Ergodicity for a Constantin-Lax-Majda-DeGregorio model of turbulent flow

TL;DR

This paper analyzes a stochastic one-dimensional turbulence model, proving the existence and uniqueness of an invariant measure and exponential mixing, advancing understanding of anomalous cascades in turbulent flows.

Contribution

It establishes the existence, uniqueness, and exponential mixing of an invariant measure for a stochastic gCLMG turbulence model, linking dynamical systems theory to turbulence phenomena.

Findings

Existence of an invariant measure proved

Uniqueness and exponential mixing established under large viscosity

First theoretical construction connecting turbulence cascades and dynamical systems

Abstract

This paper presents a mathematical analysis of a one-dimensional model of turbulence based on a stochastic generalized Constantin-Lax-Majda-DeGregorio (gCLMG) equation.

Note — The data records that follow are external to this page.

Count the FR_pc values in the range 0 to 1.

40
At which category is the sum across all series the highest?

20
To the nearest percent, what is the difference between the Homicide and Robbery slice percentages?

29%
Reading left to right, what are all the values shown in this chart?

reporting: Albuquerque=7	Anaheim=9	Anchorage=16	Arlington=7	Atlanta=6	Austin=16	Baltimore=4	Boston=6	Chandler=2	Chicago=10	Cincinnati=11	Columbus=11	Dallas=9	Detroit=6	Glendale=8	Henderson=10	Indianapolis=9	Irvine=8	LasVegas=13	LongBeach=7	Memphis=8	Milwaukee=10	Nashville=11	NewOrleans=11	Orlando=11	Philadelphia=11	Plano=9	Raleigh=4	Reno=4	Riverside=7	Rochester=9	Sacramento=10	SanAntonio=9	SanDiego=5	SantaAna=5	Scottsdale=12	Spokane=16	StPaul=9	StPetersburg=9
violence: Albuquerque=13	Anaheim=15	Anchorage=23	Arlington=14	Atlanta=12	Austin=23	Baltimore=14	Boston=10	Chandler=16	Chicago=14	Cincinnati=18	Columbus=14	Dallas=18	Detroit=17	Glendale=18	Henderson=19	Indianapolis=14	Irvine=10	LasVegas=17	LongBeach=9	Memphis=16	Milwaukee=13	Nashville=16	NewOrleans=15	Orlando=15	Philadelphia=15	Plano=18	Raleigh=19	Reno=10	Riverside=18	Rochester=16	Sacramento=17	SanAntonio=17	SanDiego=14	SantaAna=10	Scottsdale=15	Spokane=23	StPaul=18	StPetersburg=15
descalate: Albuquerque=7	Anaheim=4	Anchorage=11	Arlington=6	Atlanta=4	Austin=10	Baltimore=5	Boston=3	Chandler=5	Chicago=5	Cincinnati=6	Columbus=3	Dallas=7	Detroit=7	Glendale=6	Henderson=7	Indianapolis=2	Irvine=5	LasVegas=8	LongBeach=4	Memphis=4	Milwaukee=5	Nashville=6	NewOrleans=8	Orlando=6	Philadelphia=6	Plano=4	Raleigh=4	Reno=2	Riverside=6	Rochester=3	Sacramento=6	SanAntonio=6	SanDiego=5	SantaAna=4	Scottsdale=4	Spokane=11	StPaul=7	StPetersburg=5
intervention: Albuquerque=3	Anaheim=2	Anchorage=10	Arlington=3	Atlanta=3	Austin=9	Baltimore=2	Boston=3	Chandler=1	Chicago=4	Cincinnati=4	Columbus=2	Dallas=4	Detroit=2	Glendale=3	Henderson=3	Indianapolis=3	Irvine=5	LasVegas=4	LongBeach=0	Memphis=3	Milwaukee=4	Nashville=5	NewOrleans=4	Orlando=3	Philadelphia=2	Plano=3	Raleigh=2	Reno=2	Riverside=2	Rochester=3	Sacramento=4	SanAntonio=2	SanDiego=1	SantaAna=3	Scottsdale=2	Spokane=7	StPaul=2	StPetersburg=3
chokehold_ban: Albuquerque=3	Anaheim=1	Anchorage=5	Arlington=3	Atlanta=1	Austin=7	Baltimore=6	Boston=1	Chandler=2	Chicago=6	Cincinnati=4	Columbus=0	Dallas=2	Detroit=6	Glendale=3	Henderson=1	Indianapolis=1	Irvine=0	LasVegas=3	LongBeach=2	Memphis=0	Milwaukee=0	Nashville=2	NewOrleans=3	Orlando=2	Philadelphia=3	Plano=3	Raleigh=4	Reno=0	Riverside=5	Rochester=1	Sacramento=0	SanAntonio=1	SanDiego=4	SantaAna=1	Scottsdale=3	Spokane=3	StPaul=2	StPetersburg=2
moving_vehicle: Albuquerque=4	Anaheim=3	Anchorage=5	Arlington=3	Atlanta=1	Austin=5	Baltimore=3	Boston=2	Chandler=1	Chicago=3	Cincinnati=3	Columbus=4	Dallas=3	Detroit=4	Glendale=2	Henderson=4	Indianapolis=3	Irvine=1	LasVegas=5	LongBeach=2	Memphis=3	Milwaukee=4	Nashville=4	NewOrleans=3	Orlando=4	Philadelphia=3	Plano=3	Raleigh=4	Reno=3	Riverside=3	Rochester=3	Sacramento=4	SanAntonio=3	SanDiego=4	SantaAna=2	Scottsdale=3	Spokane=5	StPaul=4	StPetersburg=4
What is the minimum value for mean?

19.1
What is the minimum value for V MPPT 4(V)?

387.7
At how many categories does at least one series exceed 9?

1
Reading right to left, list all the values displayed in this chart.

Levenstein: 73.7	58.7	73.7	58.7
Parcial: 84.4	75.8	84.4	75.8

We focus on the specific case where the nonlinearity in the equation allows the existence of the anomalous enstrophy cascade, which is an inviscid conserved quantity, and some effective energy estimates for mathematical analysis. The existence of an invariant measure in the attractor is proved via the classical Krylov-Bogoliubov argument. The uniqueness of the measure and exponential mixing are proved under a sufficiently large viscosity condition, in which the nonlocal structure of the nonlinear term plays a prominent role. The construction of this invariant measure is the first step towards a theoretical understanding of turbulent phenomena that cause anomalous cascades in the zero viscous limit, viewed from the dynamical systems theory.